The resolution would have tasked the Virginia State Crime Commission with studying, assessing and analyzing “hate crimes and bias-motivated acts” against Asian Americans and any increase in such incidents since the start of the pandemic. “To see how prevalent [the issue] is and whether it’s underreported and what we can do about it,” the delegate explained.
H.J. 88, however, was never heard in committee.
“The committee that would hear it is the Rules Committee, which is headed by Republican House leadership,” Subramanyam said. “And that was the committee that did not docket the bill. With no explanation, they did not docket the bill.”
“It was disappointing to see a bill like this that shouldn’t be partisan at all — and I don’t think it is — have to basically not get a hearing and then die as a result,” he said. “If you oppose the bill, then that’s fine. ... Let’s have a discussion about it and what we can do to make it better. ... This is a much more dramatic way of essentially shutting down the conversation around this issue.”
***
Shin, for one, is eager to get far away from the toxicity he encountered during the pandemic. In fact, he wishes he’d done it sooner.
While he’s noticed that the easing of mask requirements and other COVID-19 restrictions these past few months has defused some of the racial aggression, he has already made up his mind: K-Town will stay closed.
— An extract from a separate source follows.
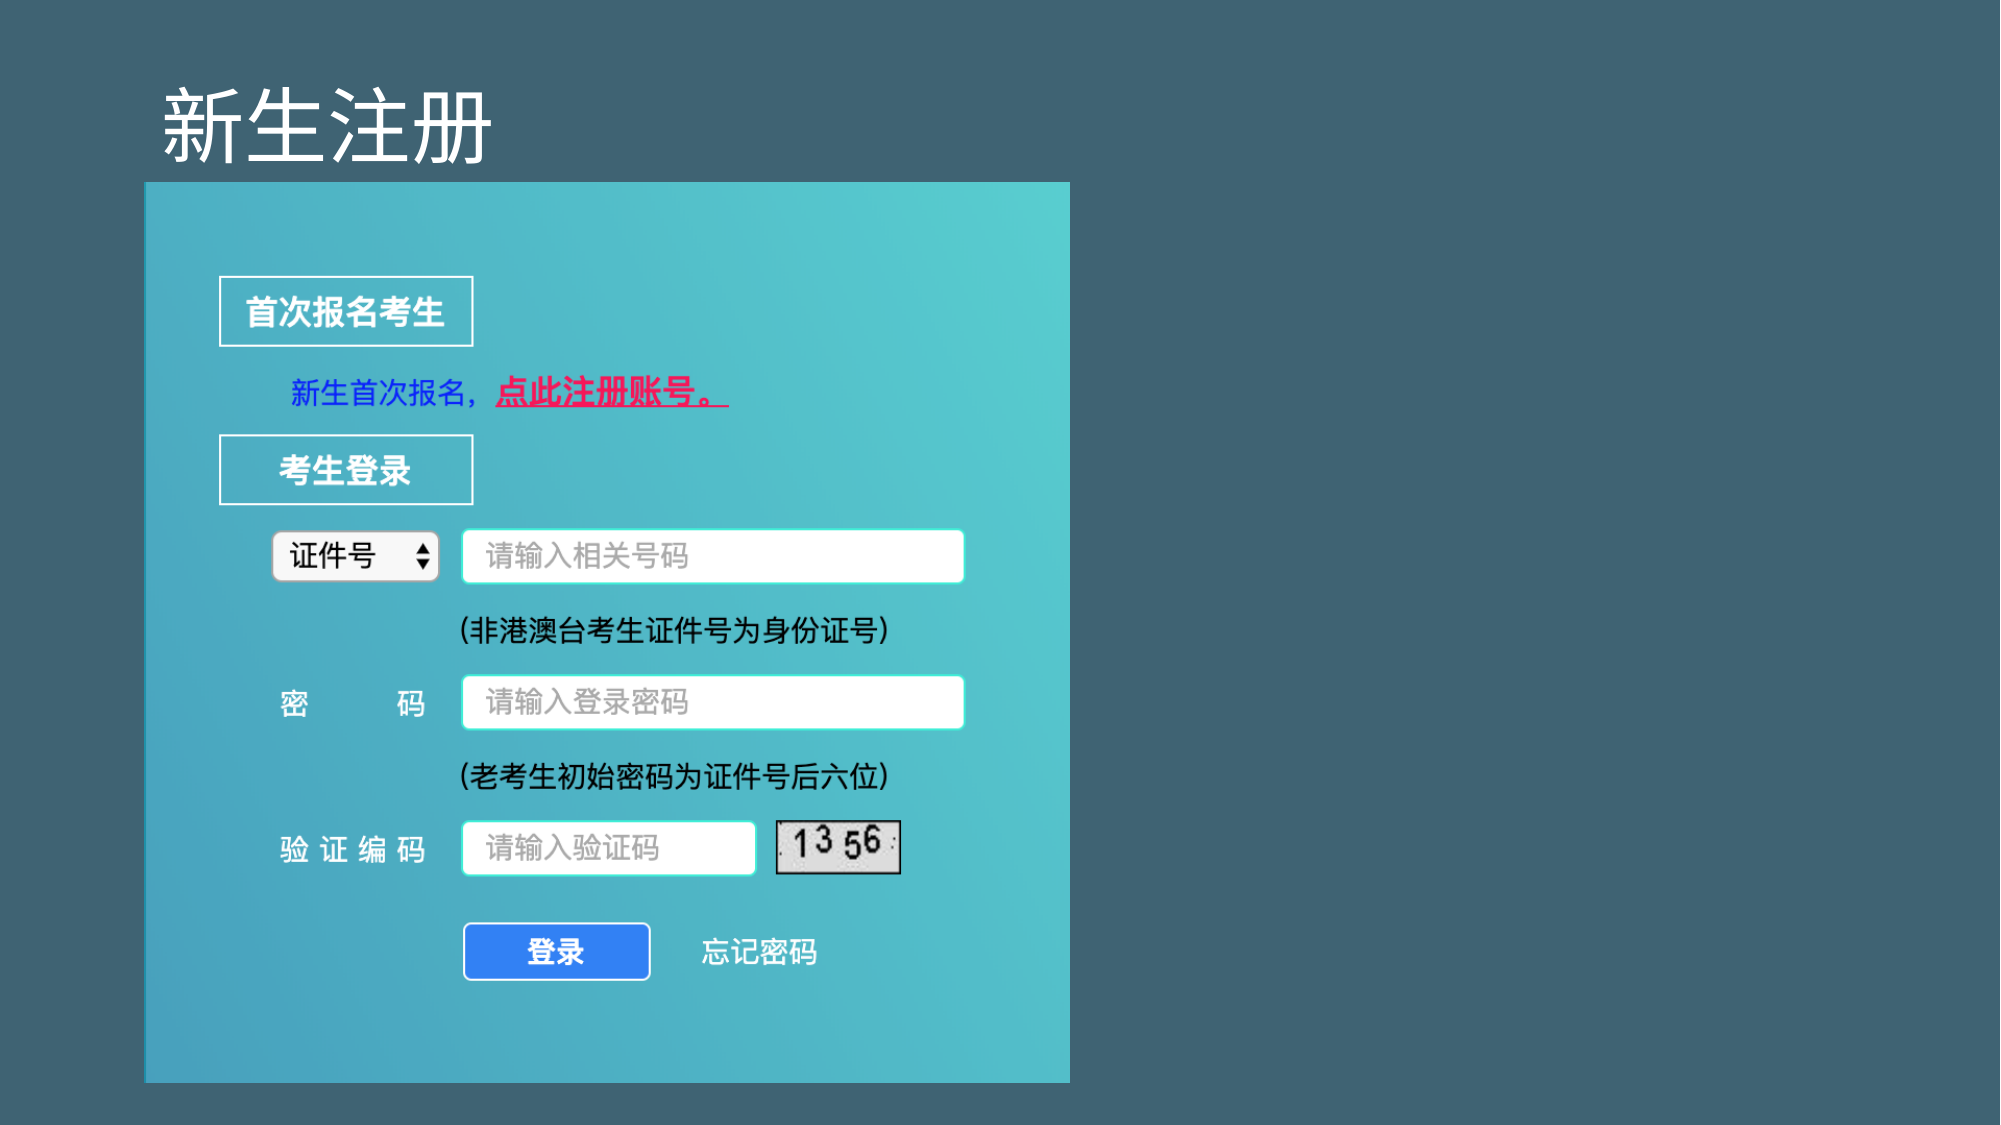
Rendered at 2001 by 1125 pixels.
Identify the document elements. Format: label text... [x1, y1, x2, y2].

picture [144, 182, 1070, 1083]
text_box 新生注册 [146, 66, 510, 182]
In addition to uplifting other Asian-owned restaurants in the area, Shin’s plan for the future is to start a YouTube channel with educational videos on Korean cooking.
“It was an amazing experience,” he said, reflecting on his 18 years in business. “Honestly, I thought I would be doing this the rest of my life. So it still hasn’t hit me yet.”
“But,” he added, “I’m excited to be able to have positive energy every day in my life.”